## Brief
When you copy the records, keep every word exact and leave the pictures out.

------------------------------------------------------------------------

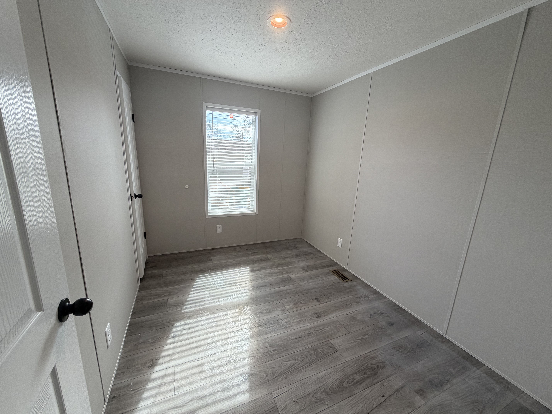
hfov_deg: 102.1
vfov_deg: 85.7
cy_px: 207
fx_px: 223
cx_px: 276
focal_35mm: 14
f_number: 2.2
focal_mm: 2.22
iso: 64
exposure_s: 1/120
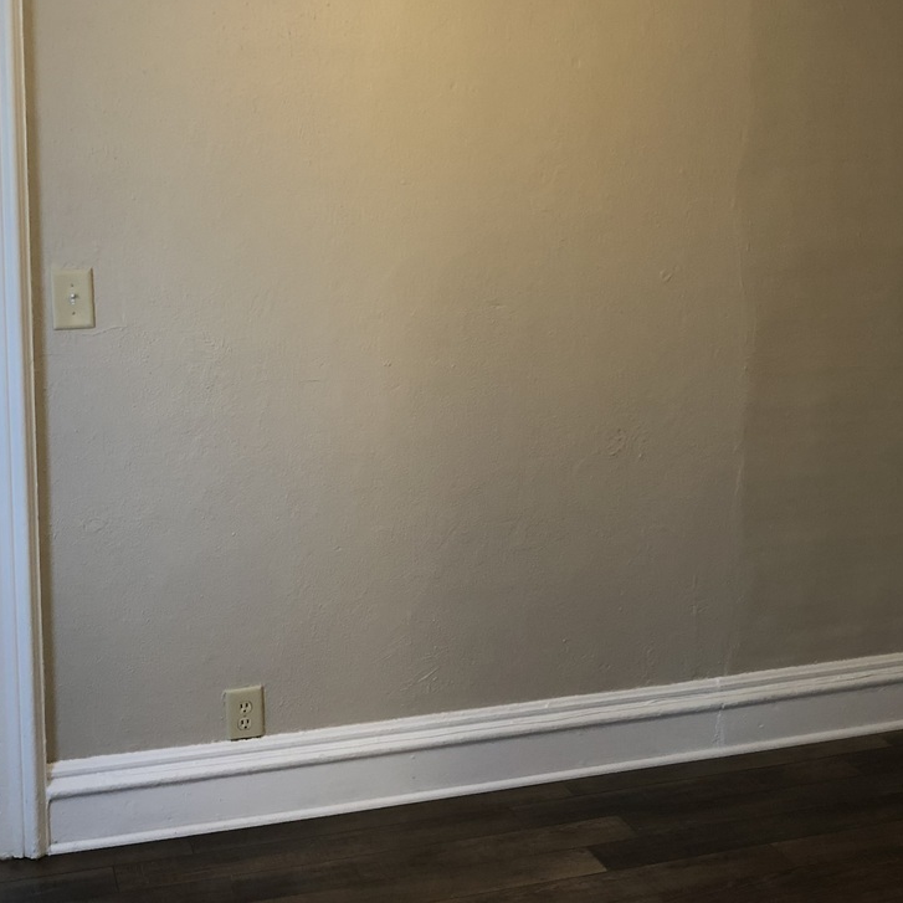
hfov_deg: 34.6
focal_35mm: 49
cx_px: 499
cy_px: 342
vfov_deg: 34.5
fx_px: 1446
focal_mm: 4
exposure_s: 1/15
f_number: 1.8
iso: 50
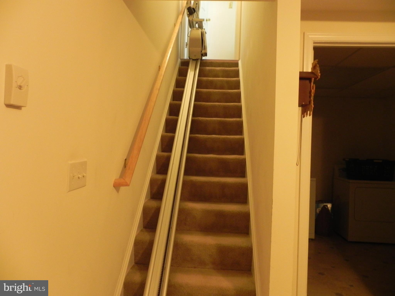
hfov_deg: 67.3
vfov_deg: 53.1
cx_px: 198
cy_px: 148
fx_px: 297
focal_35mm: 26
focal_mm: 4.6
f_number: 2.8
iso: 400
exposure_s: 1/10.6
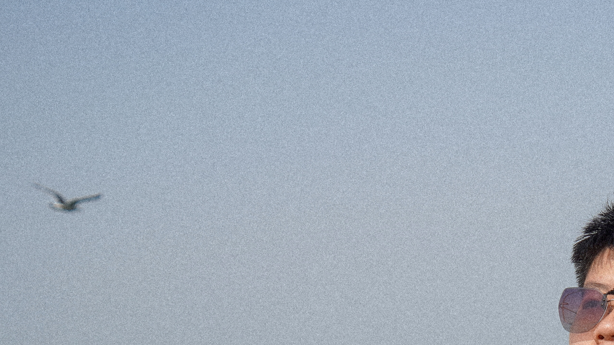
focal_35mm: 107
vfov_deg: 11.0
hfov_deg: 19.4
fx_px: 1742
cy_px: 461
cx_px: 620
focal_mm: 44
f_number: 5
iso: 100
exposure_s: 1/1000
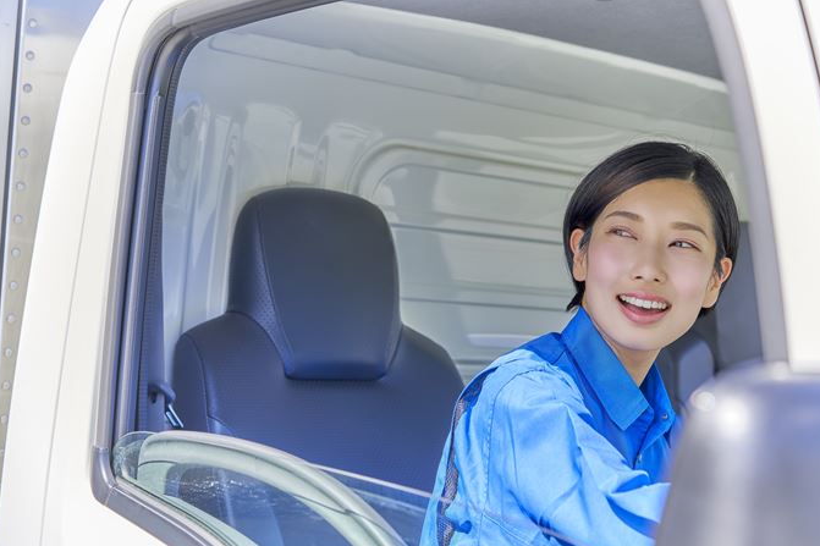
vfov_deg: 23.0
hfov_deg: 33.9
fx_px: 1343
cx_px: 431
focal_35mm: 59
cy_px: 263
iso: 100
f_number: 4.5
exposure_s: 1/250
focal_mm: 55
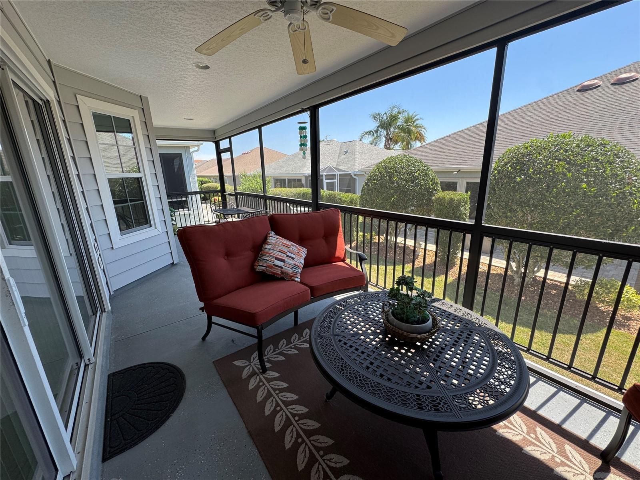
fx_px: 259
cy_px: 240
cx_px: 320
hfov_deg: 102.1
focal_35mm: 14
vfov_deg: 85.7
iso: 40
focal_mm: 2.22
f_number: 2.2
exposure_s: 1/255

------------------------------------------------------------------------

## Response
hfov_deg: 102.1
vfov_deg: 85.7
cy_px: 207
fx_px: 223
cx_px: 276
focal_35mm: 14
f_number: 2.2
focal_mm: 2.22
iso: 64
exposure_s: 1/120
hfov_deg: 34.6
focal_35mm: 49
cx_px: 499
cy_px: 342
vfov_deg: 34.5
fx_px: 1446
focal_mm: 4
exposure_s: 1/15
f_number: 1.8
iso: 50
hfov_deg: 67.3
vfov_deg: 53.1
cx_px: 198
cy_px: 148
fx_px: 297
focal_35mm: 26
focal_mm: 4.6
f_number: 2.8
iso: 400
exposure_s: 1/10.6
focal_35mm: 107
vfov_deg: 11.0
hfov_deg: 19.4
fx_px: 1742
cy_px: 461
cx_px: 620
focal_mm: 44
f_number: 5
iso: 100
exposure_s: 1/1000
vfov_deg: 23.0
hfov_deg: 33.9
fx_px: 1343
cx_px: 431
focal_35mm: 59
cy_px: 263
iso: 100
f_number: 4.5
exposure_s: 1/250
focal_mm: 55
fx_px: 259
cy_px: 240
cx_px: 320
hfov_deg: 102.1
focal_35mm: 14
vfov_deg: 85.7
iso: 40
focal_mm: 2.22
f_number: 2.2
exposure_s: 1/255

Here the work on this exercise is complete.